2. Quand on parle du futur, le principal sujet d’inquiétude pour la masse des citoyens, c’est bien entendu l’explosion inimaginable de la dette et des dépenses publiques sous le président sortant qui a toujours refusé d’exercer le moindre leadership dans les efforts nécessaires pour remettre de l’ordre dans les dépenses de l’État.

3. Nos « indépendants » trouvent un autre sujet d’inquiétude dans la détérioration constante des systèmes éducatifs aux USA, complètement contrôlés par les syndicats d’enseignants qui gèrent les écoles non pas en fonction des besoins des enfants mais en fonction des demandes syndicales. Ces syndicats sont la première source de financement du parti Démocrate et ils viennent de subir une défaite invraisemblable dans l’État du Wisconsin où ils avaient demandé le rappel du Gouverneur local qui voulait mettre de l’ordre dans les écoles et les services publics. Leur effort a échoué et du coup leurs effectifs s’écroulent puisque l’une des lois qu’avait fait passer ce Gouverneur prévoyait que les professeurs n’avaient plus besoin d’être syndiqués pour exercer leur métier. Partout naissent des mouvements pour que les écoles puissent être gérées directement par les parents au travers de « vouchers » que les parents présentent à l’école de leur choix et le pouvoir du parti Démocrate sur les systèmes d’éducation et leurs financements est en train de s’écrouler à vive allure.

4. Enfin, le Président sortant et ses thuriféraires incompétents du style Krugman, au moment de la précédente élection, avaient poussé l’idée qu’il était temps pour les USA de suivre l’exemple des pays Européens et de transformer donc les États-Unis en sociale-démocratie. Compte tenu des résultats remarquables obtenus par les pays du vieux continent depuis quatre ans, voilà une perspective qui n’attire guère les citoyens US.

5. Le désenchantement vis-a-vis de Washington atteint des sommets et une demande de plus en plus forte se fait jour pour que les pouvoirs exercés à tort et à travers par l’État Fédéral soient renvoyés au niveau des États, or cette revendication n’est portée que par le parti républicain.

L’élection de novembre va donc se faire sur deux thèmes très simples :

  • Faut-il augmenter les impôts ou diminuer les dépenses de l’ État pour combler le déficit budgétaire ?
  • Faut-il augmenter les pouvoirs de Washington et centraliser plus, ou au contraire faut-il décentraliser comme le prévoit d’ailleurs la Constitution américaine ?

Seul le parti républicain porte ces deux revendications qui sont soutenues par la quasi totalité des « indépendants ». Il est donc très probable que le parti Républicain inflige une déroute sans précédent à ses adversaires Démocrates et que le parti dominant s’attelle immédiatement aux reformes fiscales et sociales dont les USA ont bien besoin pour libérer le système économique, comme l’avait fait le Président Reagan en son temps.

Prenons une vue à 4 ans.

Les États-Unis d’ici-là seront sur le bon chemin dans le domaine fiscal.

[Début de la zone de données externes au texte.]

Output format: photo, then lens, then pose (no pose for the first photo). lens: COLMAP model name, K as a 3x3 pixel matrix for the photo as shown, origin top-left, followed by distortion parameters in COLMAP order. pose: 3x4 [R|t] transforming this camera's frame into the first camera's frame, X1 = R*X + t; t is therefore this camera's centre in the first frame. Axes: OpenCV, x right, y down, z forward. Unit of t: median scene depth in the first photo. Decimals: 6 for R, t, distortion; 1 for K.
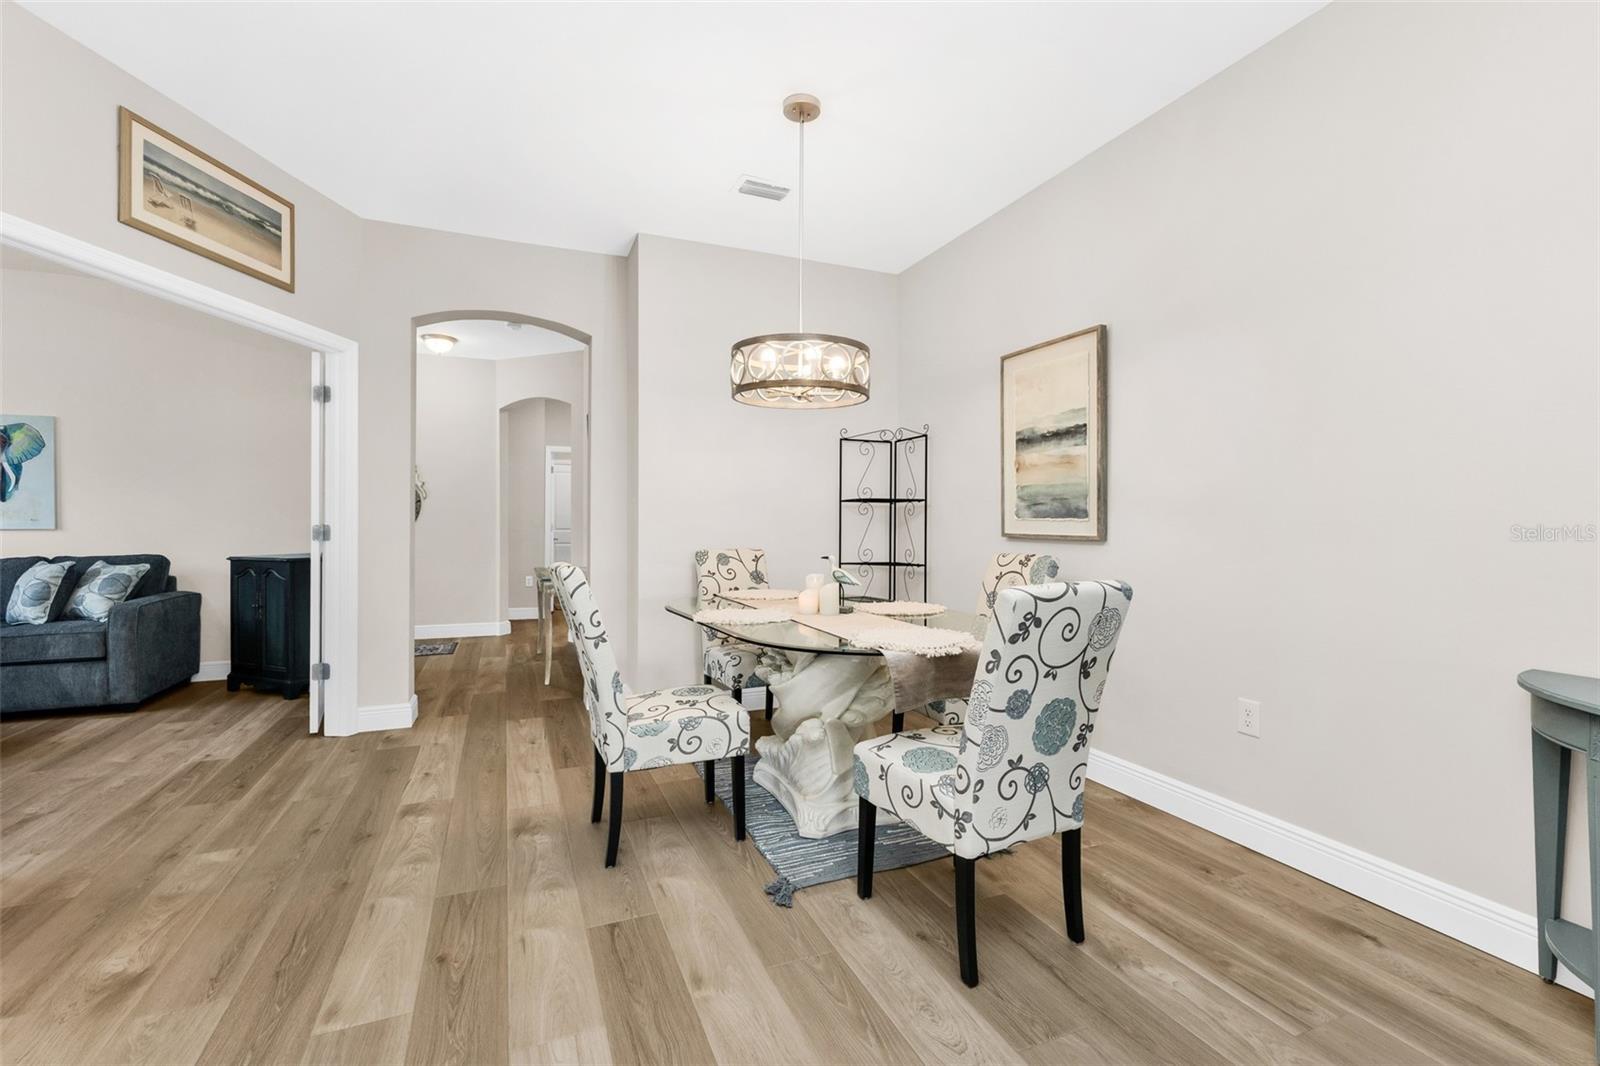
lens RADIAL K [[711.4, 0, 805.9], [0, 711.4, 527.9], [0, 0, 1]] dist [0.014413, -0.000081]
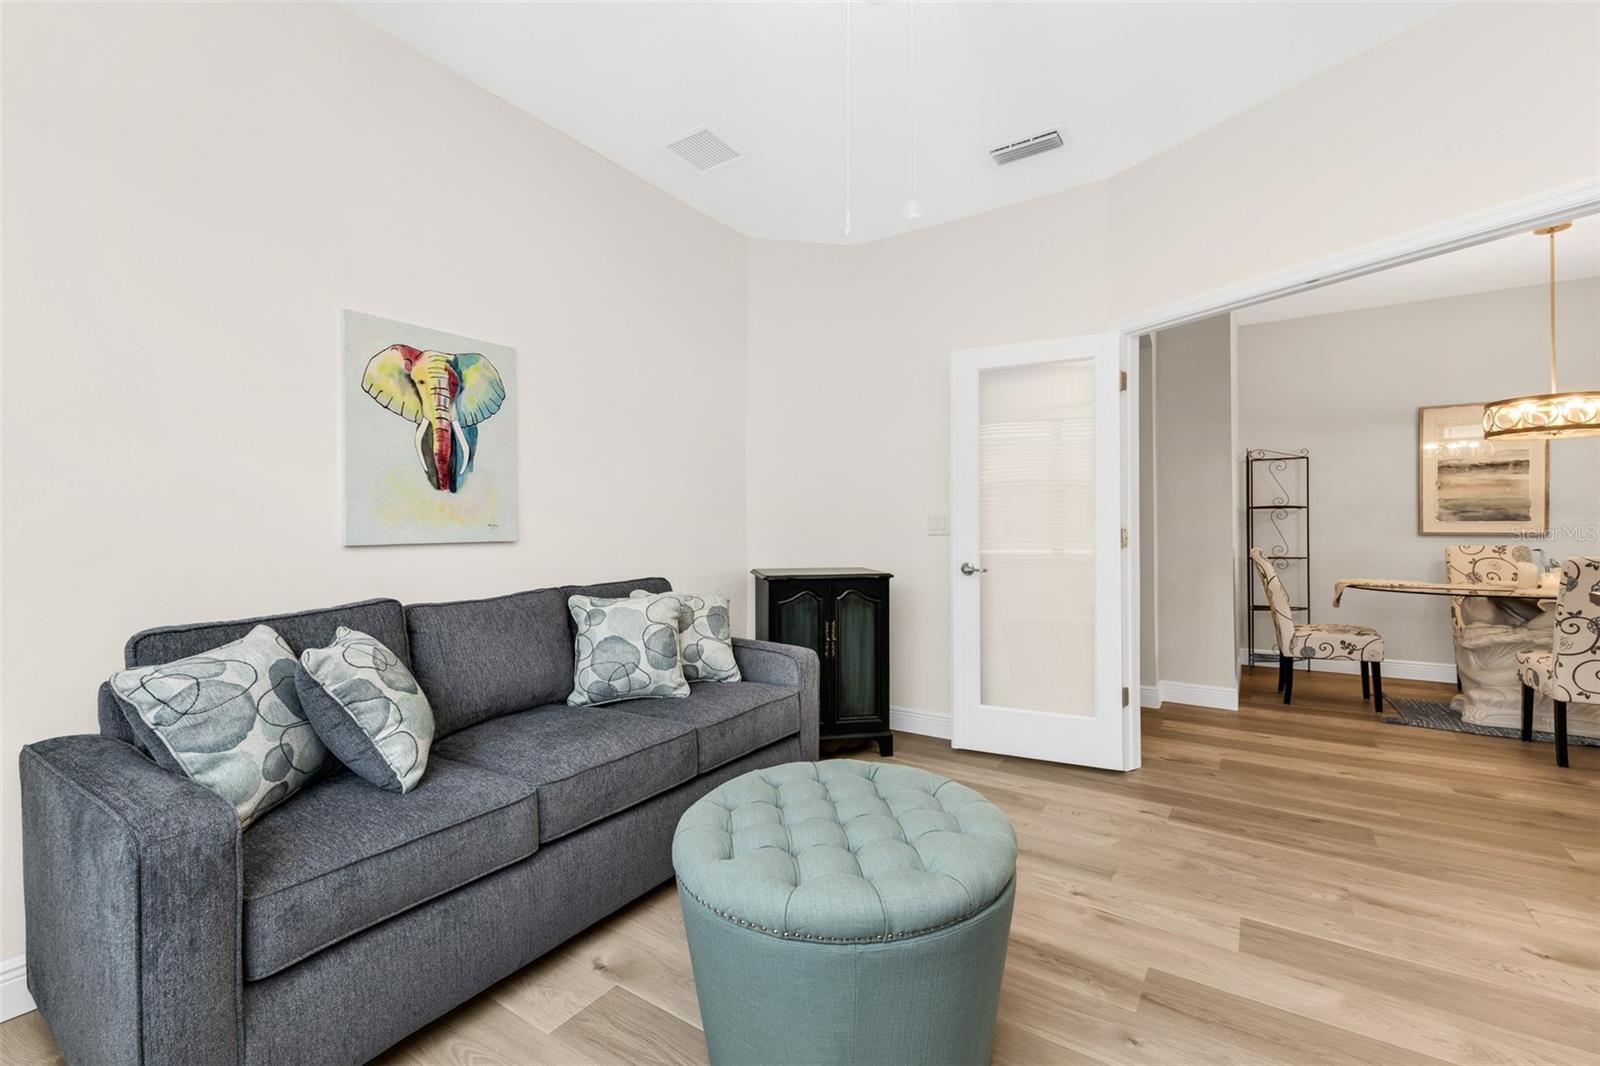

Ils sont et resteront dominants financièrement compte tenu de la prépondérance de Wall Street. Ils sont dominants et le resteront dans les domaines scientifiques et culturels. Soixante dix des 100 meilleures universités dans le monde sont aux USA (classement dit de Shanghai), ce qui dans l’économie de la connaissance dans laquelle nous sommes est absolument primordial. Enfin ils sont et resteront dominants militairement et technologiquement puisque les USA dépensent plus dans leurs armées que les 14 nations suivantes toutes ensemble.

Quand le second mandat de monsieur Romney commencera, les USA domineront donc le monde comme jamais aucune nation ne l’a dominé.

Le XXe siècle a été le siècle américain. Le XXIe le sera encore plus, et j’en suis désolé pour certains.

J’ose espérer que ce n’est pas le moment qu’ils choisiront pour retirer la protection militaire qu’ils offrent gratuitement à l’Europe contre les dangers qui existent au Moyen-Orient puisqu’à ce moment-là ils seront auto-suffisants énergétiquement (révolution du gaz de schiste).

Espérons… contre toute logique. Car déjà les USA sont en train de rediriger leurs forces de l’Atlantique vers le Pacifique, un peu comme la marine anglaise quittant la Méditerranée où plus rien ne se passait.